= Thomas I of Aquino =

Count of Acerra

Thomas I of Aquino (before 1210 – 27 February 1251), usually known as Thomas of Aquino, was Count of Acerra from 1220 and a follower of Holy Roman Emperor and King of Sicily, Frederick II. The son of Adenolfo d'Aquino, Thomas belonged to the noble d'Aquino family which included the famous theologian Saint Thomas Aquinas.

==Early life==
Thomas was a supporter of the young Frederick as King of Germany and fought against the emperor Otto IV, who invaded southern Italy in 1210. He was appointed Count of Acerra after Frederick's imperial coronation in 1220 at the same time that his cousin Landulf von Aquino, the father of the church scholar Thomas, was appointed legal advisor at Terra di Lavoro. In Capua, Thomas was entrusted with fighting the rebellious Thomas of Celano, Count of Molise, and the taking of Roccamandolfi. In January 1221 he was appointed the emperor's deputy in Apulia and Terra di Lavoro.

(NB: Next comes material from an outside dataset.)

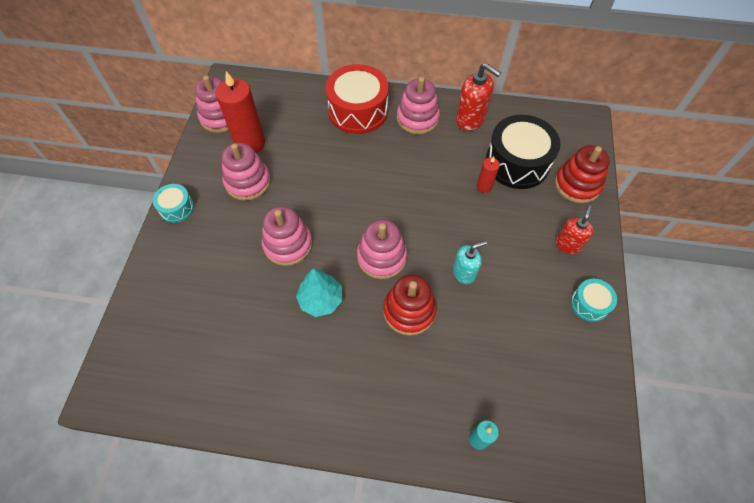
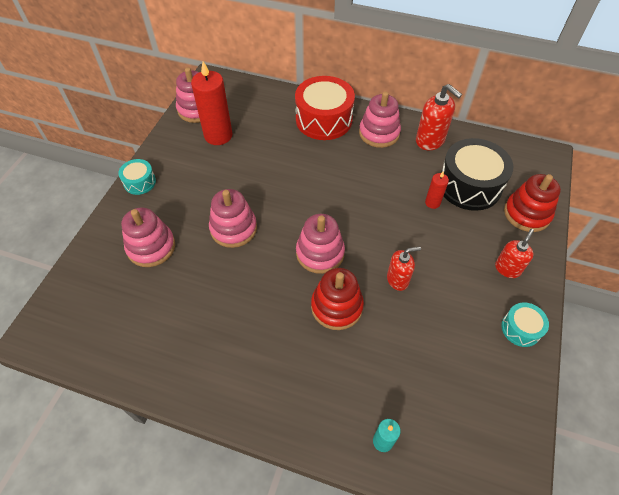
camera: 10 degrees right, 5 degrees down
pink stacking toy [222,143,271,201] -> pink stacking toy moved to [121,208,175,267]
turquoise tree [296,269,342,317] -> none
turquoise soap dispenser [453,241,487,284] -> red soap dispenser [387,247,421,291]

In his new offices, Thomas immediately came into conflict with Honorius III when, in accordance with a strict implementation of the resolutions of Capua, which provided for a revocation of privileges, he demanded fees and charges for the imperial treasury from the city of Benevento. Benevento was a papal enclave in the Kingdom of Sicily, but Frederick II did not renew one of the city's privileges, legitimizing Thomas' approach. Feelings of revenge may also have played a role, as Thomas was once imprisoned in Benevento in 1213. In May 1221, Honorius III became personally involved in this matter and successfully urged the emperor to respect Benevento's status as papal property.

In 1225, Frederick married Isabella II of Jerusalem, heiress to the Kingdom of Jerusalem. Frederick immediately saw to it that his new father-in-law John of Brienne, the current king of Jerusalem, was dispossessed and his rights transferred to the emperor. In particular, Odo of Montbéliard, the bailli of the kingdom, was replaced by Thomas in 1227.

==Sixth Crusade==
In July 1227, Thomas and Hermann of Salza, master of the Teutonic Knights, led an advance command of the Sixth Crusade to the Holy Land. There he served as an envoy to the Egyptian sultan al-Kamil, informing him of the emperor's imminent arrival. In the spring of 1228 he wrote a letter to the imperial court in which he reported on the death of al-Mu'azzam, al-Kamil's brother who ruled Damascus, which prompted the recently excommunicated Frederick to begin his crusade. In July 1228, Thomas rejoined the imperial entourage in Limassol and took part in the persecution of John of Ibelin. Together with Balian of Sidon, he continued as a mediator with al-Kamil, visiting him in Nablus and Gaza. Thomas developed a relationship of trust with the sultan as did the sultan's own diplomat Fakhr ad-Din ibn as-Shaikh with the emperor. This resulted in a mutual agreement between the emperor and the sultan that on 18 February 1229 returned most of Jerusalem to Christianity without war. Through his mediation work, Thomas was also able to get al-Ashraf Musa, al-Kamil's brother and emir of Damascus, to sign the treaty.

== After the Crusade ==
After returning to Italy in August 1229, Thomas was entrusted with the submission of Capua, taken by papal troops during the absence of Frederick. He was replaced as bailli by Richard Filangieri in Tyre and Odo of Montbéliard in Acre. In Melfi in 1231, he was appointed Capitaneus regni (regent) of the Kingdom of Sicily during absence of the emperor in northern Italy. He followed him there himself in 1233, where he took over the rectorate of Cremona with the consent of the local population. When the emperor set out for Germany a second time in 1235, Thomas was accepted into the Regency Council in Fano.

In 1242, Thomas was sent a second time to the Holy Land to act there as deputy to the emperor and from April 1243 for Conrad II of Jerusalem in his role as regent. In doing so, he faced opposition from the same local barons under the leadership of the House of Ibelin that had ousted Filangieri. At a general council held in Acre on 5 June 1243, the barons and prelates of the kingdom approved the position of legal scholar Philip of Novara than no oath to the king could be taken as long as he did not appear in his kingdom. As a result, the government established by Conrad II could not be recognized as legitimate, and the council installed Alice of Cyprus and her husband Raoul of Nesle. Thomas returned to Italy just prior to the loss of took the port city of Tyre, the last base of the Hohenstaufen rule in the Holy Land.

==Family==
From his marriage to a woman whose name was unknown, Thomas had two sons, Adenolfo (died 1242) and Ciacopo (died after 1252). Adenolfo's son Thomas II of Aquino (died 15 March 1273) succeeded him as Count of Acerra.